Com a inclusão dos artigos 22-A e 22-B na Lei de Arbitragem, ficou expressamente definido que as partes podem recorrer ao Poder Judiciário para a concessão de medida cautelar ou de urgência, e que, uma vez instituída a arbitragem, caberá aos árbitros manter, modificar ou revogar a medida cautelar ou de urgência concedida pelo Poder Judiciário. Caso haja concessão judicial da medida requerida, o procedimento arbitral deverá ser solicitado pela parte interessada em 30 dias, sob pena de cessação da eficácia da medida concedida. Nas hipóteses em que as medidas cautelares e de urgência sejam necessárias com a arbitragem em curso, elas deverão ser requeridas diretamente aos árbitros.
A carta arbitral
Durante os procedimentos é possível que os árbitros tenham que contar com o judiciário para que sejam cumpridos determinados atos. Trata-se de uma questão de cooperação, e que ocorrerá quando os árbitros necessitarem seja praticado um ato de força ou a imposição de uma medida coercitiva. Isso ocorre devido ao fato de que, apesar de contarem com jurisdição, os árbitros não têm poder de polícia.

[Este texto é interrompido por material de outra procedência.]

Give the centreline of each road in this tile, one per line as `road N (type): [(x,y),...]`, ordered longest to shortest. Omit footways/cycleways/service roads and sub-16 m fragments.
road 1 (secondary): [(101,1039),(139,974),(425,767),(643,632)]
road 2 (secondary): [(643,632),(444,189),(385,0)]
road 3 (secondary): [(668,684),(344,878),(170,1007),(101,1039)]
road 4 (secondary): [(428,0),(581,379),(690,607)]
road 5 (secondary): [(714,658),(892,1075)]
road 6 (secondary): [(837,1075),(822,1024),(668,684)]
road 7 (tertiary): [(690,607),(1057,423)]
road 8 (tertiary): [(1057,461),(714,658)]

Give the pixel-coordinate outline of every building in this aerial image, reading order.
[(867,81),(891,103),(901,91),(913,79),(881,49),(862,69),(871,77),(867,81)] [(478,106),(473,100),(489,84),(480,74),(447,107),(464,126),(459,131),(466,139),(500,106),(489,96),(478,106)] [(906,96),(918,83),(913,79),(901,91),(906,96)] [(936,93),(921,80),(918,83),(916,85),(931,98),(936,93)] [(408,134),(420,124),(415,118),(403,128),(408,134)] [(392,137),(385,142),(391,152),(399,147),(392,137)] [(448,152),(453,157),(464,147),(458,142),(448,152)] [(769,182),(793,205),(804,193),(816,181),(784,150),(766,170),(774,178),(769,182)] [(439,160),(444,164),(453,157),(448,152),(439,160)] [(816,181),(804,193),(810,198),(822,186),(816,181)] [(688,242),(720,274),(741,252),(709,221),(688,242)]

Assim, não podem, por exemplo, compelir uma pessoa a testemunhar, sendo necessário que se faça um pedido ao Judiciário para que se ordene a condução coercitiva da testemunha.
Para regular a comunicação entre os árbitros e os juízes estatais, a Lei nº 13.129/2015 estabeleceu a figura da carta arbitral com a inclusão do art. 22-C à Lei de Arbitragem. Nela haverá o pedido para que o órgão jurisdicional nacional pratique ou determine o cumprimento, na área de sua competência territorial, de ato solicitado pelo árbitro. Caso se tenha estipulado que a arbitragem é confidencial, será observado no cumprimento da carta o segredo de justiça.
O novo Código de Processo Civil, Lei nº 13.105/2015, que entrará em vigor em março de 2016, também garante o sigilo em caso de arbitragens confidenciais (art. 189, IV). Além disso, estabelece em seu art. 260, §3o, que a carta arbitral atenderá aos mesmos requisitos das cartas de ordem, precatórias e rogatórias e, além disso, será instruída com a convenção de arbitragem e com as provas da nomeação do árbitro e de sua aceitação.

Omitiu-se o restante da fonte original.